= Problem to solve =
Count the lines below that contain the word "model", and state only that number.

= Records shown =
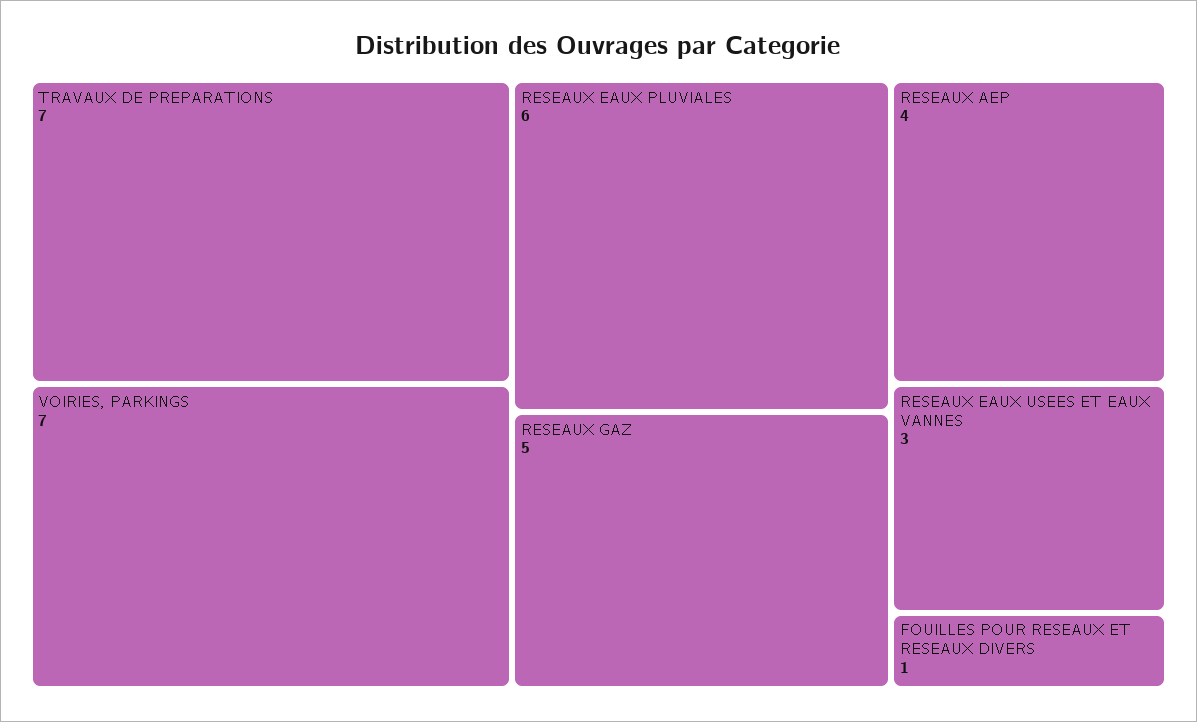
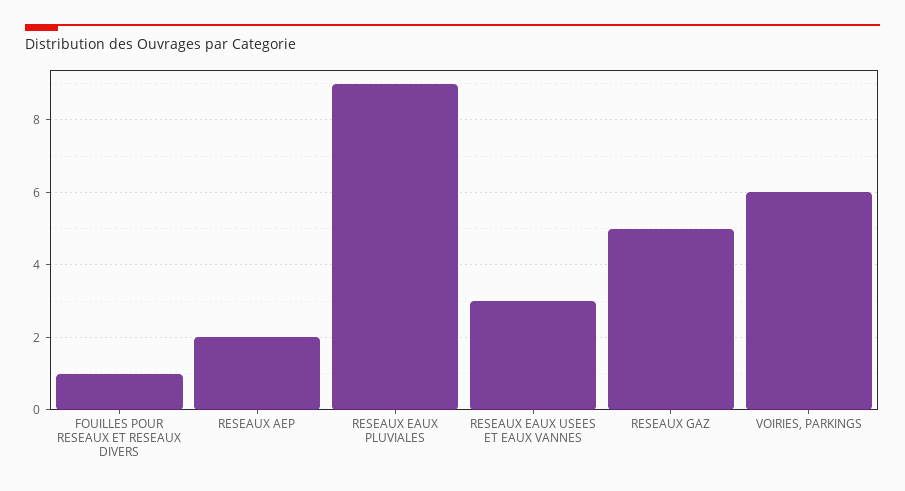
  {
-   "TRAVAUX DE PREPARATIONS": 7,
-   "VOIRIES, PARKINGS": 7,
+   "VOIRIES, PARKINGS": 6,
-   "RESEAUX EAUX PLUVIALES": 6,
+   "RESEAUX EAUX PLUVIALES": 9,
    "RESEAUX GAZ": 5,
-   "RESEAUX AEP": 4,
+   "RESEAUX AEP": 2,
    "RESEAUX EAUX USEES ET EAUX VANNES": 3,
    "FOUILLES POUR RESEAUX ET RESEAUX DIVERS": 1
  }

* * *

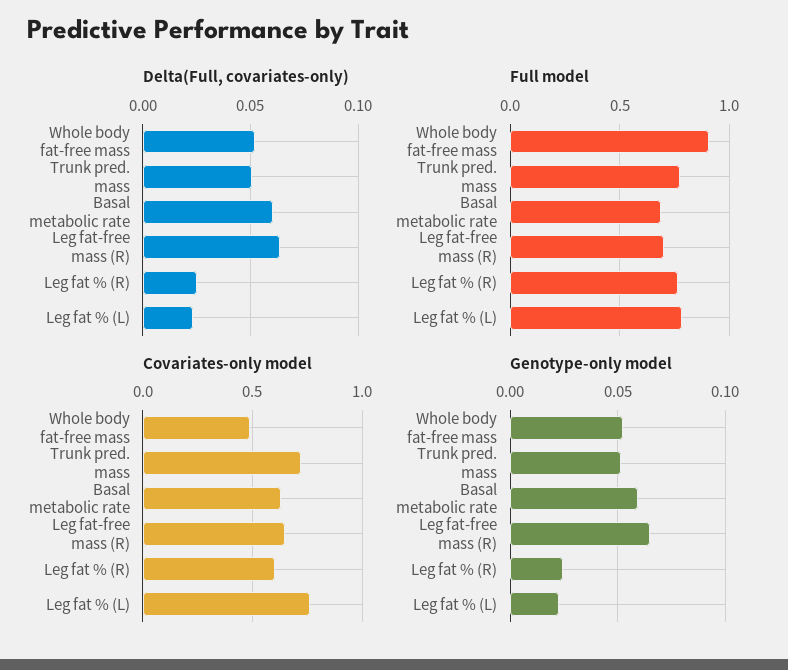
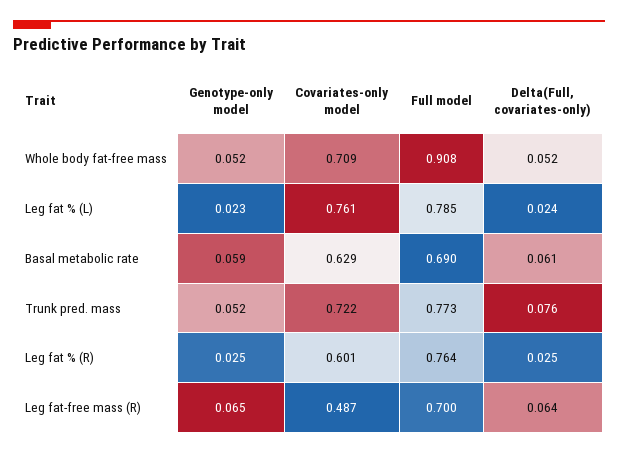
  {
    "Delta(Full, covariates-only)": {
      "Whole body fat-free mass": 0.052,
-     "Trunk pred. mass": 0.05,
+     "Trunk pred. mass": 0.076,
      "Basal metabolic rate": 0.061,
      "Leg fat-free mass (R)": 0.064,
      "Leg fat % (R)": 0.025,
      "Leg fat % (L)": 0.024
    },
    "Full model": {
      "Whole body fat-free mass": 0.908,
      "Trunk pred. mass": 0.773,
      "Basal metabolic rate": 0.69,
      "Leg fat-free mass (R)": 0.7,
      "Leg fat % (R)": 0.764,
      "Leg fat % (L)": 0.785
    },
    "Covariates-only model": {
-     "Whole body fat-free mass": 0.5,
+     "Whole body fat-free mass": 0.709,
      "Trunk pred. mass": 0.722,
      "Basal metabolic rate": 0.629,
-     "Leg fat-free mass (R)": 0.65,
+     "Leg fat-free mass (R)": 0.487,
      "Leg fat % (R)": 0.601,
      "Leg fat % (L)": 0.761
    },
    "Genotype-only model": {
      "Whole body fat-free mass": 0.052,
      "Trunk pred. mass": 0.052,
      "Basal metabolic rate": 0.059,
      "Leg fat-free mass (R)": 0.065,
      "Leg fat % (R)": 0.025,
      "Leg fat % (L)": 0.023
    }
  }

= Solution to the problem =
3